West Texas crude oil is selling on the world markets today at just under $64 a barrel, the highest price in more than two and a half years, and that is sending a wave of excitement and investment through the Texas oil patch, News Radio 1200 WOAI's Morgan Montalvo reports.
Karr Ingram, a prominent Texas oil economist, says there is movement in the Permian Basin and the Eagle Ford, where many rigs and drilling projects have been mothballed during the last three years of low oil prices.
"The higher prices are bringing those wells on line too now, so production is going up," he said.
Several factors are cited for the rise in oil prices over the past two weeks, which is beginning to show up in higher gasoline prices as well.
One is expected increases in demand worldwide, especially in developing countries, which is driven by lower prices.
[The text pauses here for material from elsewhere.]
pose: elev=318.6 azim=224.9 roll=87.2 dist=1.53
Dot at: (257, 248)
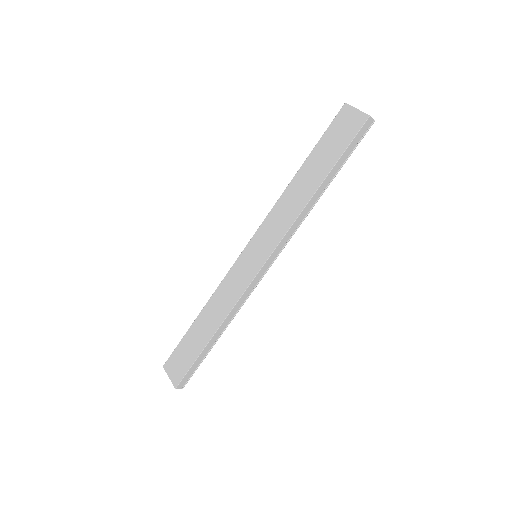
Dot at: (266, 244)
In everything from the new popularity of SUV's in the United States to the turn of China back to oil after focusing largely on natural gas and alternative fuels is being driven by the lower gasoline and oil prices over the past several years.
There is also concern that oil production in Venezuela, the country with the largest proven reserves on earth, is now at essentially zero due to that country's mismanagement and lack of effective governance.
But the main concern of many traders is the fact that the lower prices over the last three years has led to a lack of investment in oil production fields worldwide. Several major oil firms announced major reductions in research and development spending in 2016, when oil prices fell below $30 a barrel, and now that those prices are rebounding, the companies find themselves unable to ramp up production.
There is also the long implemented plan by OPEC to reduce production to drive up prices, which now appears to have the full participation of nations like Iraq and Libya, which had argued they should be exempt from the cuts to make money to make up for war damage.
Ingram says the Texas oil patch is rebounding despite that lack of investment. He says most of the employment growth has been among 18 oilfield services companies, which are the firms that are most vulnerable to price fluctuations.
"So this is a huge boon to those guys, this is a great outcome, and it allows them to do better, invest more, and hire more people."
Ingram says oilfield services firms have added 30,000 new employees in Texas in the past 12 months. He and other experts say the challenge is not high prices, its to see prices stay high for a long enough period to affect corporate decisions.
He says if that happens this year, the Eagle Ford could begin to see a lot of wells that were capped during the price crash of 2015 returned to production.
One oil industry official told the World Economic Forum in Davos today, according to CNBC, that he expects prices to top out at $80 a barrel this year.